Excerpts from a dataset:
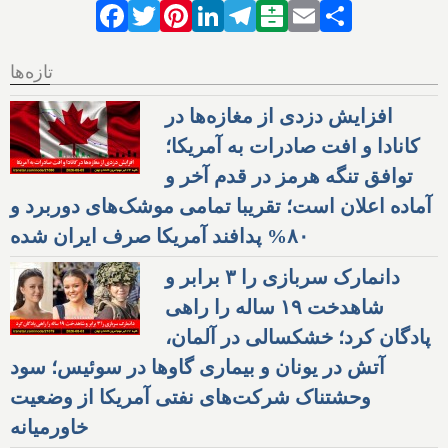
Facebook
Twitter
Pinterest
LinkedIn
Telegram
Balatarin
Email
Share
تازه‌ها
افزایش دزدی از مغازه‌ها در
کانادا و افت صادرات به آمریکا؛
توافق تنگه هرمز در قدم آخر و
آماده اعلان است؛ تقریبا تمامی موشک‌های دوربرد و
۸۰% پدافند آمریکا صرف ایران شده
دانمارک سربازی را ۳ برابر و
شاهدخت ۱۹ ساله را راهی
پادگان کرد؛ خشکسالی در آلمان،
آتش در یونان و بیماری گاوها در سوئیس؛ سود
وحشتناک شرکت‌های نفتی آمریکا از وضعیت
خاورمیانه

The task: Across the data, find each line that has "آمریکا" in it and copy that line.

Result of this exercise:
کانادا و افت صادرات به آمریکا؛
۸۰% پدافند آمریکا صرف ایران شده
وحشتناک شرکت‌های نفتی آمریکا از وضعیت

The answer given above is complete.